When deploying Kudu they encountered DNS resolution issues because external machines could not resolve internal pod hostnames; they temporarily fell back to host‑network mode with careful port management.
Other services (Kafka, TiKV, PostgreSQL, Zookeeper) were migrated straightforwardly because they already ran on Docker.
Multi‑disk Local PV proved problematic for Hadoop‑style workloads that need many disks; the scheduler could not place each PV on a distinct physical disk. To work around this they experimented with HostPath, but HostPath lacks resource management and binding to node attributes. Their current compromise combines AdvanceStatefulSet, nodeSelector, and Affinity, though it is not ideal for large‑scale deployments.
Monitoring, Logging, and Operational Practices
Each Kubernetes cluster runs its own Prometheus + Grafana stack, with Thanos providing a global query layer and long‑term storage in Ceph. Monitoring dashboards are isolated per cluster.
Logging is implemented via a sidecar container injected into each pod, forwarding logs to Kafka, then to Flink and finally to Elasticsearch, where logs are retained for seven days. Alerting rules are defined on top of this pipeline.
Summary and Recommendations
The team concludes that deploying both storage and compute workloads on Kubernetes is feasible when external connectivity, DNS integration, and storage provisioning are properly handled. For performance‑critical services they recommend a host‑mode + Local PV strategy, while Helm templates can provide quick automation when mature Operators are unavailable.
They are developing a custom Operator framework to encapsulate common functionality across services, contributing to the TiDB Operator community, and leveraging Service‑Pod DNS support for static network and disk allocation.
Future work includes exploring DPDK for accelerated container networking, refining mixed‑deployment storage schemes (LVM + HostPath), and separating operational clusters from user clusters for security and usability.
Q&A
Q1: How to handle data disks when a pod migrates?
A: As long as the PV and PVC are not deleted, the pod will not move; use StatefulSet volume templates if needed.
Q2: Is running Zeppelin‑like tools on Docker stable?
A: Yes; the team now uses JupyterHub with Spark via Livy, providing stable, resource‑controlled environments.
Q3: How long is monitoring data retained?
A: Container metrics are kept for 12 days in Thanos (Ceph), while physical‑machine metrics are stored in Xiaomi’s Falcon system.
Q4: Does a pod’s Local PV migrate if the pod is rescheduled?
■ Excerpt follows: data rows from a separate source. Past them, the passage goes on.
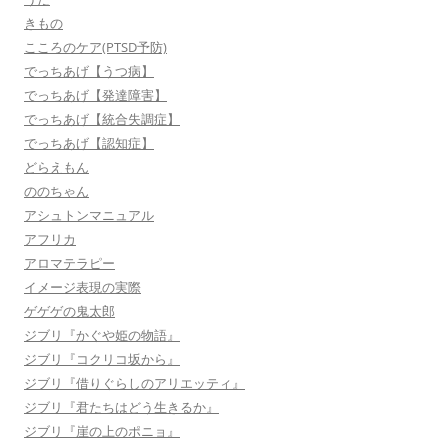
きもの
こころのケア(PTSD予防)
でっちあげ【うつ病】
でっちあげ【発達障害】
でっちあげ【統合失調症】
でっちあげ【認知症】
どらえもん
ののちゃん
アシュトンマニュアル
アフリカ
アロマテラピー
イメージ表現の実際
ゲゲゲの鬼太郎
ジブリ『かぐや姫の物語』
ジブリ『コクリコ坂から』
ジブリ『借りぐらしのアリエッティ』
ジブリ『君たちはどう生きるか』
ジブリ『崖の上のポニョ』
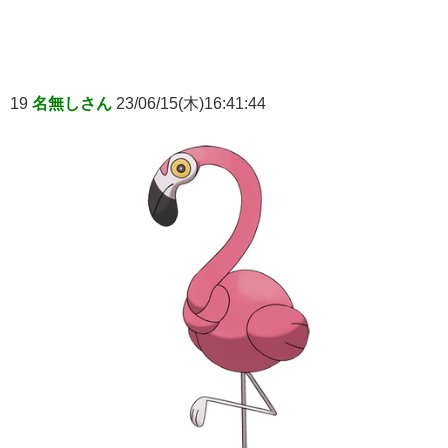
19
名無しさん
23/06/15(木)16:41:44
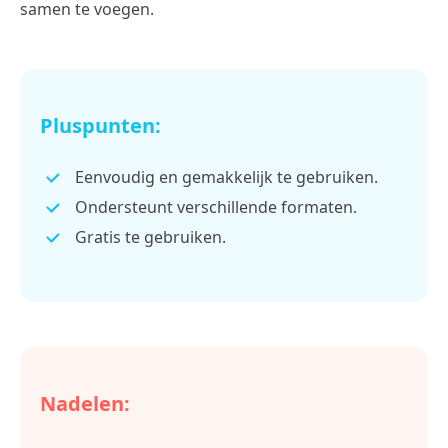
samen te voegen.
Pluspunten:
Eenvoudig en gemakkelijk te gebruiken.
Ondersteunt verschillende formaten.
Gratis te gebruiken.
Nadelen:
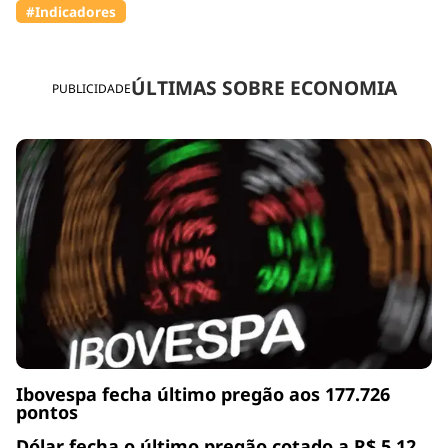
#Indicadores
ÚLTIMAS SOBRE ECONOMIA
PUBLICIDADE
Ibovespa fecha último pregão aos 177.726
pontos
Dólar fecha o último pregão cotado a R$ 5,12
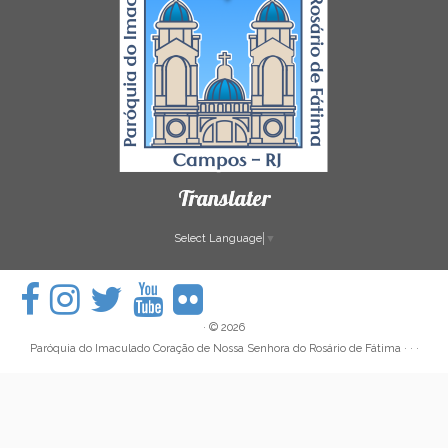
Translater
Select Language
▼
·
© 2026
Paróquia do Imaculado Coração de Nossa Senhora do Rosário de Fátima
· · ·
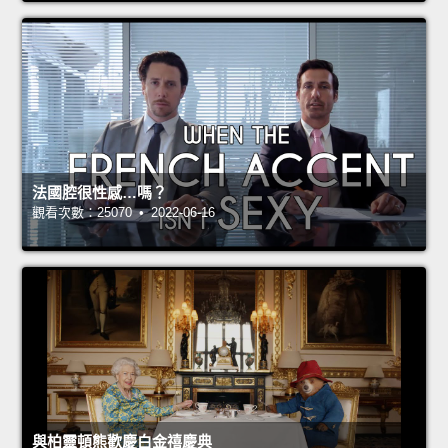
法國腔很性感…嗎？
觀看次數：25070 • 2022-06-16
與柏靈頓熊歡慶白金禧慶典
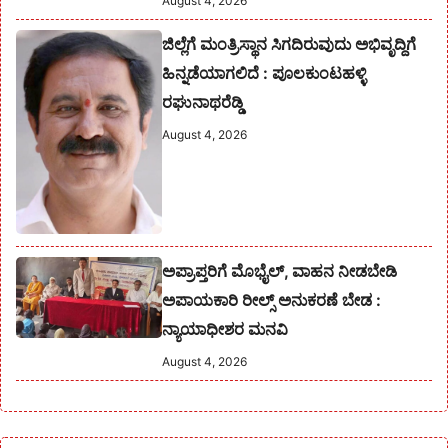
August 4, 2026
ಜಿಲ್ಲೆಗೆ ಮಂತ್ರಿಸ್ಥಾನ ಸಿಗದಿರುವುದು ಅಭಿವೃದ್ದಿಗೆ
ಹಿನ್ನಡೆಯಾಗಲಿದೆ : ಪೂಲಕುಂಟಹಳ್ಳಿ
ರಘುನಾಥರೆಡ್ಡಿ
August 4, 2026
ಅಪ್ರಾಪ್ತರಿಗೆ ಮೊಭೈಲ್, ವಾಹನ ನೀಡಬೇಡಿ
ಅಪಾಯಕಾರಿ ರೀಲ್ಸ್ ಅನುಕರಣೆ ಬೇಡ :
ನ್ಯಾಯಾಧೀಶರ ಮನವಿ
August 4, 2026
A: No; the pod will not move unless the PV/PVC are manually deleted, after which data must be copied to a new PV.
Q5: How does Thanos store data and how does query speed compare to native Prometheus?
A: Historical data is archived in Ceph; Prometheus still stores recent data locally. Query performance depends on data volume but is acceptable with horizontal scaling.
Q6: How is a pod’s fixed IP implemented?
A: Using Contiv’s netplugin CNI, the pod’s Namespace + name is mapped to a unique IP stored in a dedicated etcd; the custom AdvanceStatefulSet ensures stable pod names for IP assignment.